_WHAT THIS EXERCISE ASKS_.
A) Which people does the article on unconventional fossil fuels mention by name? List every one.
B) Answer these questions from the article on unconventional fossil fuels, one per line:
(i) Besides Phil Plait, who does the article say published a rebuttal to the claim that warming has stopped?
(ii) What is the title of the report by David J. Hughes?
(iii) What other name does the article give for tight oil?
C) Carry the article on unconventional fossil fuels forward from its last sentence.

_DOCUMENT EXTRACT_.
>>
Why unconventional fossil fuels are no Panacea

Mention “peak oil” to many people these days, particularly those on the political right and they’ll generally respond by suggesting that this was “solved” by Shale Gas and Shale Oil. Such notions are largely driven by the constant optimistic hype regarding unconventional fossil fuels that are spread by its promoters, not to mention the more ill-informed elements of the media. As I pointed out here, even George Monbiot has been taken in by such propaganda.

Unfortunately, much like the right wing hype of the “warming has stopped and now the world is cooling variety” (a typical example of such silliness can be found here, with a rebuttal from Phil Plait of Slate.com here and the UK Met Office here), the true facts and figures present a somewhat different picture.

David J. Hughes of the Post-Carbon institute  has a report out called “Drill baby Drill” which suggests that while there has been quite substantial growth in Shale gas and tight oil (otherwise known as Shale oil) production recently, there is a limit to how much of America (or indeed the world’s) energy can be derived from such sources. Furthermore, any boost to production from such sources will likely be short lived (as in a few decades at most).
<<
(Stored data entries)
>>
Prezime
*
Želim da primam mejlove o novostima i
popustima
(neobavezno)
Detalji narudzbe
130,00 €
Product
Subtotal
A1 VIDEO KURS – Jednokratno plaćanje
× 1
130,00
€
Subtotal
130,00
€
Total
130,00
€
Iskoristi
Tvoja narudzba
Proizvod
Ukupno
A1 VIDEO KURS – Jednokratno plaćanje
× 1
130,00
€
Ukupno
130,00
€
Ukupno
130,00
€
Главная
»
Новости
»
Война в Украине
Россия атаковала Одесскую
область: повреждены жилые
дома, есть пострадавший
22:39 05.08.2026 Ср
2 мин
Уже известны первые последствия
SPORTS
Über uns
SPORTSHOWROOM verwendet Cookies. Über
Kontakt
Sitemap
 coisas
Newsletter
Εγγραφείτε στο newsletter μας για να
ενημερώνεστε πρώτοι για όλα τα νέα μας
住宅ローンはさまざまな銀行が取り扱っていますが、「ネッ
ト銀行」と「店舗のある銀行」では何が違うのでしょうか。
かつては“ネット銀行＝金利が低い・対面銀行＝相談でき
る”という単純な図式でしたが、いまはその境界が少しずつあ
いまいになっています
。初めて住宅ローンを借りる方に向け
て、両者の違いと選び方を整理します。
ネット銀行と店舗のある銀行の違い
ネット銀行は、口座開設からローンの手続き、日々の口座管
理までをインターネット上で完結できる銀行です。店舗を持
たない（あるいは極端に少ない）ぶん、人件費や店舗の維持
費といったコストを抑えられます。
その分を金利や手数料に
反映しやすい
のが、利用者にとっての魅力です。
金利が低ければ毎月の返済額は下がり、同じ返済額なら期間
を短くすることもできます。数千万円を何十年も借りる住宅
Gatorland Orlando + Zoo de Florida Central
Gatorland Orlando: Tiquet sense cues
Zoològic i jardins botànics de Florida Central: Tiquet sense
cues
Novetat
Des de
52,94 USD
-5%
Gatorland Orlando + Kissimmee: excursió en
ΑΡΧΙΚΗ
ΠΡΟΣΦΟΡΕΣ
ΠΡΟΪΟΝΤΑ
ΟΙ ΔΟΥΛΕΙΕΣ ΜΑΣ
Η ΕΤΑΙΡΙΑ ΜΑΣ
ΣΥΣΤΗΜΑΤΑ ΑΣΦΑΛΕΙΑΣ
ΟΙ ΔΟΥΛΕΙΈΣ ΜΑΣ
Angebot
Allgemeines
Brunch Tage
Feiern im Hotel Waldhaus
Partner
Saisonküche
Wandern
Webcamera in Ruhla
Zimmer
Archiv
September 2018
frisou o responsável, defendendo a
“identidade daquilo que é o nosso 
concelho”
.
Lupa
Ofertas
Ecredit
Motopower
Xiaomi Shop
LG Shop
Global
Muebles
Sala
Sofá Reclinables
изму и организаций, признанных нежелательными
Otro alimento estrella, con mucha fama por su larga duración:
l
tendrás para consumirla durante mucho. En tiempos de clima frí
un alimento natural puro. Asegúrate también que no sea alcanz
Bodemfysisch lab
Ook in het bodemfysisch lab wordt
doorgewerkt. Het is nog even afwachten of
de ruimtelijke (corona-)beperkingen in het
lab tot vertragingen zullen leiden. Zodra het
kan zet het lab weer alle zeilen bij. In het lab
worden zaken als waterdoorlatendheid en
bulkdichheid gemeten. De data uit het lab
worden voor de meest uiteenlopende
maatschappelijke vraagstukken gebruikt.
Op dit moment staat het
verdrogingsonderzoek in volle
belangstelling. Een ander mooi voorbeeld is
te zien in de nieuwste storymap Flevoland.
<<
_REPLIES_.
A) George Monbiot, Phil Plait, David J. Hughes

B)
(i) The UK Met Office
(ii) "Drill baby Drill"
(iii) Shale oil

C)
Part of the problem with Shale gas or tight oil production (aside from the environmental problems, which I highlighted before) is the very large quantity of wells that need to be drilled to support production. While a small scale conventional oil field can be supported by just one or two wells, a similar sized Shale oil/gas field needs dozens of them.

Figure 1, Declines in Shale Gas Prospects [Credit: The Oildrum.com and Arc Financial Research (2012)] Note Dr Hughes (2013) reports suggest that decline rates might actually be much higher than illustrated above

Figure 1, Declines in Shale Gas Prospects [Credit: The Oildrum.com and Arc Financial Research (2012)] Note Dr Hughes (2013) reports suggest that decline rates might actually be much higher than illustrated above

To make matters worse there is the very sharp decline rate of such wells. With a typical single pump oil well, you’d expect a good few years or decades before the field “peaks” in output and a decline rate of between 3 – 10% per year afterwards. A fracking operation well can peak within a year and can see decline rates in excess of 20 – 50% (meaning you’ve potentially got a dry hole after just a few years operating!). Naturally beyond a certain tipping point you’re drilling new wells as quickly as you can not to expand production, but to just replace lost production from wells that are spent or in decline.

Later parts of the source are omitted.